═══ Source data
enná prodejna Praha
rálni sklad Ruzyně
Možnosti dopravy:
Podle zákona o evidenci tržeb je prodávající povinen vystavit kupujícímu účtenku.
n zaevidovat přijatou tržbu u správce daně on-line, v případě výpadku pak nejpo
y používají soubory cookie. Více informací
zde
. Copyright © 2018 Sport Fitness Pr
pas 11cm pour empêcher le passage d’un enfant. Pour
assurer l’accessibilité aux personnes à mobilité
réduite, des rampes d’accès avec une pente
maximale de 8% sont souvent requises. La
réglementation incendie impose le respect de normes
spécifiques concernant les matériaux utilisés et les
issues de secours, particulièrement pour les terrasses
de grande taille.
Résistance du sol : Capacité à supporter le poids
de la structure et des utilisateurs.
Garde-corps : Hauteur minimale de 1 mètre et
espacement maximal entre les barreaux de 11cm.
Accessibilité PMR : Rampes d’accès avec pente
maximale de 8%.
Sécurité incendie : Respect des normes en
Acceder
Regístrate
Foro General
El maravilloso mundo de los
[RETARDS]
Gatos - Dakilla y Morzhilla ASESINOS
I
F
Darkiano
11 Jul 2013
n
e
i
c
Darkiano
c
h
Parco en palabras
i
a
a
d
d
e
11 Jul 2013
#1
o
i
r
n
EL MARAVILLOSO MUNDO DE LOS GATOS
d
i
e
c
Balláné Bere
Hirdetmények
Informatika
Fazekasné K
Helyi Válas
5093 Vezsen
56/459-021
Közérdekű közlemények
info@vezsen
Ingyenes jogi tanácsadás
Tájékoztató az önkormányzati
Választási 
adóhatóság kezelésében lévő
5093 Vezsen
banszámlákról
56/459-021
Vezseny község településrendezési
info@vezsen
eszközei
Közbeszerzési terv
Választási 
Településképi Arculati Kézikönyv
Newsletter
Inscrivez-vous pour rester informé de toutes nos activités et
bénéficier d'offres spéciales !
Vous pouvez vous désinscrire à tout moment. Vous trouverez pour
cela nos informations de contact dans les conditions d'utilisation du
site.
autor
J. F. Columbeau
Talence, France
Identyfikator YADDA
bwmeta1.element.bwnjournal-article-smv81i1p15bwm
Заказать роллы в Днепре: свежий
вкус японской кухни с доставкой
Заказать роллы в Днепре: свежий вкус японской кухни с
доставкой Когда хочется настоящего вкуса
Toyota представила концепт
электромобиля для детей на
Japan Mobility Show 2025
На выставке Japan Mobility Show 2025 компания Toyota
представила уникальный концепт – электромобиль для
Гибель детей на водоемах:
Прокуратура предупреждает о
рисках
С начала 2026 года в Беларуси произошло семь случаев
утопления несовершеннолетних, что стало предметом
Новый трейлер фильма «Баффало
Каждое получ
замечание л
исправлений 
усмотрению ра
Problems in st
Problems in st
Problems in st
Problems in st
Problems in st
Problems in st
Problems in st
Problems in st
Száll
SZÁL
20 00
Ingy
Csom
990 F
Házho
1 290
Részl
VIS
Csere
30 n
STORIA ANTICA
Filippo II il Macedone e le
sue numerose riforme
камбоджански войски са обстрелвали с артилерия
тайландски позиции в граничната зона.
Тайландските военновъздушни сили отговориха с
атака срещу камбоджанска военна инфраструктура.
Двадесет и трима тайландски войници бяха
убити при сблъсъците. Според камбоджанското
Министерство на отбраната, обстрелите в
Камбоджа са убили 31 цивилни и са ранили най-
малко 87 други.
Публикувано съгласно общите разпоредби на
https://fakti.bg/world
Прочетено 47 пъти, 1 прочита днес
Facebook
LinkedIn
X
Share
══════
• Required work: Each line from the first line of the entries up to and including the line containing "Sport Fitness Pr" should be transcribed exactly, with all other lines left out.

• Written response:
enná prodejna Praha
rálni sklad Ruzyně
Možnosti dopravy:
Podle zákona o evidenci tržeb je prodávající povinen vystavit kupujícímu účtenku.
n zaevidovat přijatou tržbu u správce daně on-line, v případě výpadku pak nejpo
y používají soubory cookie. Více informací
zde
. Copyright © 2018 Sport Fitness Pr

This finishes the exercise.